Is Alcatel-Lucent Going to Announce the Right SDN?

Alcatel-Lucent is scheduled to announce it’s “data center SDN” vision next Tuesday (April 2nd) and the announcement may well be one of the most important in the company’s history from the perspective of addressing a compelling need.  Whether it will be important in the sense of moving the SDN ball forward, even in the specific confines of Alcatel-Lucent, is what I’m going to have to be watching for.

The lowest hurdle Alcatel-Lucent has to clear is the validation of their Nuage acquisition.  The announcement is a Nuage story according to their advance material, but all that Alcatel-Lucent really has to do to make its decision look strong is to demonstrate a useful mission for SDN.  That’s not all that hard to do, right?

In the data center it is.  If you look at the data-center SDN stuff, it’s tended to focus on creating segmented or overlay networks.  I’m not disputing for a moment that you need some mechanism to segment public cloud data centers to support a large number of users who have to be completely isolated from each other—read VLANs of some sort.  That’s what Nicira has been focusing on, after all, and there are other developments (the IETF’s NVO3 for example) as well.  But the network of the future isn’t made up entirely of public cloud data centers that need multi-tenant isolation, and even if it were I’d argue that the Nicira overlay approach might well suit that very specific mission.  As I’ve said all along, you can’t co-opt software defined networking for software-defined connectivity, which is all this stuff does.  Alcatel-Lucent has to be wary they don’t fall into that trap.

The second point is that once you cast the multi-tenancy mission aside and look at general data-center needs, you’re struck with the question of just what SDN does.  Yes, it’s a great approach to building better multi-switch large-data-center LANs.  The question is how many of them you are going to need, and also how SDN-linked switches would differ from fabric solutions.  My view is that if you’re looking at cloud data centers in a general sense, meaning public cloud and private/enterprise, then you need to rethink the whole architecture and ask what an optimum connectivity solution would be given the evolving mission, which includes private and hybrid cloud but which is really dominated by more dynamic application-to-worker and component-to-component relationships. Remember point-of-activity empowerment?

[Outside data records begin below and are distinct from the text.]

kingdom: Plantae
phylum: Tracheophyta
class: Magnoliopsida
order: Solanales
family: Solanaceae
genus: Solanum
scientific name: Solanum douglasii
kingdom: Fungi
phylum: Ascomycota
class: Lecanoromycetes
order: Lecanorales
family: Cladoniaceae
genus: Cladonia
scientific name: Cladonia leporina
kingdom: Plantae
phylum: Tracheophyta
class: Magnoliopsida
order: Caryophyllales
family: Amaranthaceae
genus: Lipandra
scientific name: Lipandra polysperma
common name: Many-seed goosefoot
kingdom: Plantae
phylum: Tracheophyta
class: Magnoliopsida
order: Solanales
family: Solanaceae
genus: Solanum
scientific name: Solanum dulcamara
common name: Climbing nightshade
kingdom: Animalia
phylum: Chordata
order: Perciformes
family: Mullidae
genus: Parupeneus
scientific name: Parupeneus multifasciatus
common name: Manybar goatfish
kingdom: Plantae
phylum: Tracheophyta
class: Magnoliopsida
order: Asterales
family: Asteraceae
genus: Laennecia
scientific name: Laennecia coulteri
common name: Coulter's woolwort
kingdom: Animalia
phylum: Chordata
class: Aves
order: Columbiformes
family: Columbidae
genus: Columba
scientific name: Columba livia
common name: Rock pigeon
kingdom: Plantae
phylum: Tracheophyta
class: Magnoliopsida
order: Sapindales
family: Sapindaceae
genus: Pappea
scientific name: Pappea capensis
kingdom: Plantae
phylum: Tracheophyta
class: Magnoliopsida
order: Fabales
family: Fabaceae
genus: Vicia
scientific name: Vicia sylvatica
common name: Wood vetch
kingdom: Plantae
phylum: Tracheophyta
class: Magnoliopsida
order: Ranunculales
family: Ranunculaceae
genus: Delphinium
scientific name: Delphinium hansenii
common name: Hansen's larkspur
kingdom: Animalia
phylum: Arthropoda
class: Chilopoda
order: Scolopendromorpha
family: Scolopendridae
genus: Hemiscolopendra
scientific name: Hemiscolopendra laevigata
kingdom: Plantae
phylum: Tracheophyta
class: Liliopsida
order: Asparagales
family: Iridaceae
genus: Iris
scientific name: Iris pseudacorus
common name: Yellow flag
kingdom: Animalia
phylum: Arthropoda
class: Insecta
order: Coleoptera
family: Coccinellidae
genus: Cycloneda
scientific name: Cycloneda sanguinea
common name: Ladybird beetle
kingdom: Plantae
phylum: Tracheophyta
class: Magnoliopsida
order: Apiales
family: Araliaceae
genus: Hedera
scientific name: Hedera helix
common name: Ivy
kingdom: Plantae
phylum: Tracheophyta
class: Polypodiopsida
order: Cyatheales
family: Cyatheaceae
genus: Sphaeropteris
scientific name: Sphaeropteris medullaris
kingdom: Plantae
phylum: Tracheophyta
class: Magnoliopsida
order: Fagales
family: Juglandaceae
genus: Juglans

The next point is the network operator.  I remain convinced that the most fertile field for any new data center architecture is the place where the most green field data centers are going to spring up.  That’s the network operator in general, and the metro in particular.  In the next five years operators could deploy more new data centers than enterprises have in total.  What are their requirements?  At a per-data-center level we can muse about that one for ages, but there’s one reality about these new data centers that is not only unequivocal, it’s fundamental even to the “public cloud” stuff we started with here.  These data centers are highly interconnected.  CDN is an operator-cloud application, for example, and you can see immediately how interconnected it has to be.

That’s what I’m worried about with regard to Alcatel-Lucent’s announcement.  It’s fine to make a data center announcement for SDN, but I’m not of the view that data center by itself will present a compelling story for network operators, and I’m darn sure convinced that if you can’t win with network operators and SDN in the next three years, you may as well pack it in.  Enterprise value for “real” SDN strategies can’t build up that fast.  A market driven by SDN centralization needs, by NFV, and by the top monetization goals of operators, is going to outrun the enterprise in the early years, and this market is doing to be looking not at data center but at metro cloud.  It’s very possible to argue at this point that the interconnect of the data centers is as important for the metro cloud mission as the data center networks are, and if that’s true then you can argue that metro SDN is as important as data center SDN.  And I think there’s a heck of a lot more money in metro SDN.

We are already seeing the router guys positioning themselves for the validation of IP in the metro.  Cisco and Juniper have both been taking steps in a product sense and in the promotion of changes in the IETF, steps designed to validate the idea that the changes in the cloud mission, the metro mission, will demand the displacement of basic Ethernet with IP routing.  Why?  Because they have to, because these guys know that what I’ve been saying here all along is true.  All of the money in the network of the future will be made in the metro, so most of the infrastructure that deploys will go there.  If you want to sell routers, sell metro routers.  That’s what the router guys are saying.  So if you want to sell SDN, you’d better be selling metro SDN too.